Waldner, 43, is a Schmiedeleut. He completed his Grade 12 and went to Brandon University, where he studied computers. He became a teacher at Decker Colony, and part of his course load is teaching computer programming and digital video production.
"Hutterites have a big concern with the Internet," Waldner acknowledged. While televisions are banned in virtually every Hutterite household in North America, the Internet is harder to keep out. But it also threatens their hermetic lifestyle.
Hutterites weren't always so isolated. Five centuries ago, there was more missionary work and outreach among Hutterites, Waldner said.
"Since 300 to 400 years ago, we've become more isolated and tried to keep the world out. The Internet brings the world in."
Waldner believes that history of outreach is one reason elders approved his website. He has actually run a crude website since 1996. Last April, he had it professionally designed by James Waldner of the Wingham Colony near Elm Creek. It is the premier Hutterite website in North America.
"It's an opportunity for Hutterites to explain to people why we do the things we do," Waldner said. "The message is that Hutterite people are just like you and me, except we live communally and share most of our goods in common."
In some Hutterite schools today, students have more access to computers than in public schools. At the Wingham Colony school, kindergarten-to-Grade 3 students use iPads (one for every two students). Grades 4 to 8 use Macbook Pros (one per student). Grades 9 to 12 each have a 24-inch iMac.
"Apple tends to be pricier, but I find it much more in tune to a creative environment," said principal James Waldner, no relation to Mark, but the one who designed his website.
Even so, some Hutterite colonies have no Internet at all, and some have Internet just for teachers. About 30 colonies in Manitoba have Internet, said Mark Waldner.

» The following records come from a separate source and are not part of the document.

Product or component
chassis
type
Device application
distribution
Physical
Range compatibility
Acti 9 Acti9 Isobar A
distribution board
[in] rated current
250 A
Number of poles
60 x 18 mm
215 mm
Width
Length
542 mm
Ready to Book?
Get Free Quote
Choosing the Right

Colonies typically block everything on the Internet, then punch holes in the wall for certain sites. Decker has about 1,000 sites open. They are educational sites, including Wikipedia, sites related to business, such as agriculture, and news sites such as the Winnipeg Free Press, Los Angeles Times and New York Times.

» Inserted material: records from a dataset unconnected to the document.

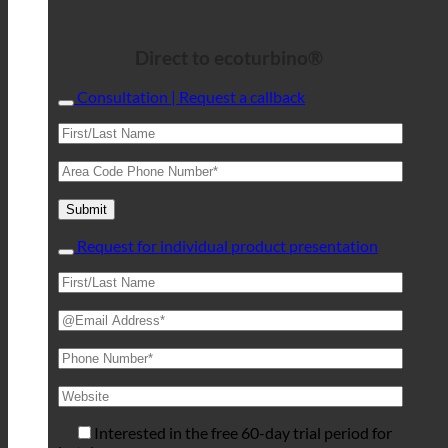
Direct to ecoturbino®
Consultation | Request a callback
Request for individual product presentation
Interested in the free 60-day trial period for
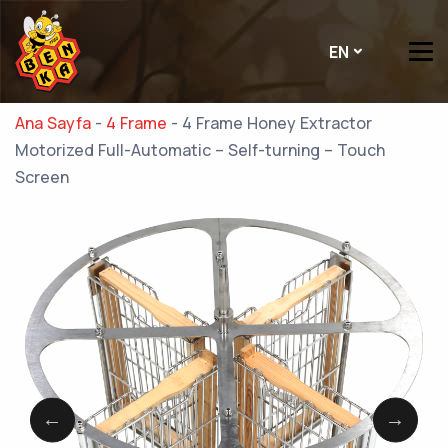
EN
Ana Sayfa
-
4 Frame
-
4 Frame Honey Extractor
Motorized Full-Automatic – Self-turning – Touch
Screen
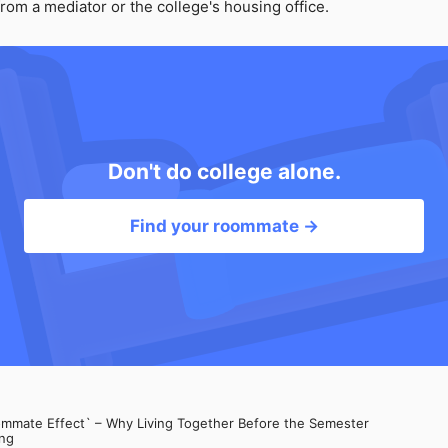
rom a mediator or the college's housing office.
Don't do college alone.
Find your roommate →
mate Effect` – Why Living Together Before the Semester
ng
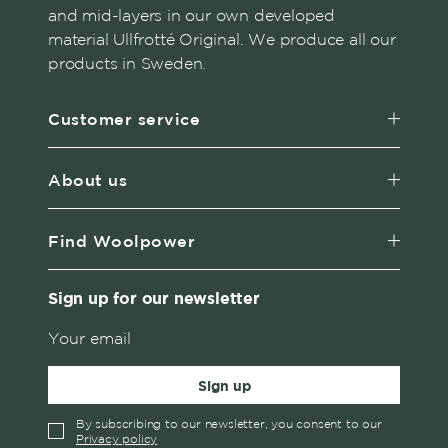
and mid-layers in our own developed
material Ullfrotté Original. We produce all our
products in Sweden.
Customer service
About us
Find Woolpower
Sign up for our newsletter
Sign up
By subscribing to our newsletter, you consent to our
Privacy policy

The Internet is only available in school and places of business on Decker Colony. Facebook and YouTube are blocked in school to students, except with special permission. Neither do Decker Hutterites get Internet in their homes.
These rules change from colony to colony. For example, many at Wingham Colony now have Internet access in their homes.

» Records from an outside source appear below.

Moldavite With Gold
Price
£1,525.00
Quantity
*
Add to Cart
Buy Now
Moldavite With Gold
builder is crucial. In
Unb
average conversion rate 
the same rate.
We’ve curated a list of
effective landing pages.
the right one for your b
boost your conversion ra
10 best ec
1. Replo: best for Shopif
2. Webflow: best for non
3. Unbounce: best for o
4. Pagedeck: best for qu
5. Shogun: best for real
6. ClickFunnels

"There's always that conflict about how open we can be and how closed we can be," Waldner said.
But young people will find a way to go online, often via cellphones, he said.
The reality is cellphones are surprisingly ubiquitous on Hutterite colonies. On the Decker Colony, for example, everyone gets a cellphone when they obtain their driver's licence. It's partly a safety measure for when people are off the colony and partly a tool for pursuits such as agriculture. Some of the cellphones don't have data capabilities, but many do. It's not uncommon for adults to have iPods.
So while Facebook may be blocked on colony computers, kids do log on when they're off the colony. Sometimes they borrow their father's iPod. That is, young people will encounter the cyber world in their lives somewhere, somehow. For that reason, said Waldner, "we need to teach the dangers of the Internet, but also its use as a tool."
"I don't think the things Hutterites are concerned about (with the Internet) are a lot different from non-Hutterites," he said. "It's a new thing, and no one really knows how it's going to turn out."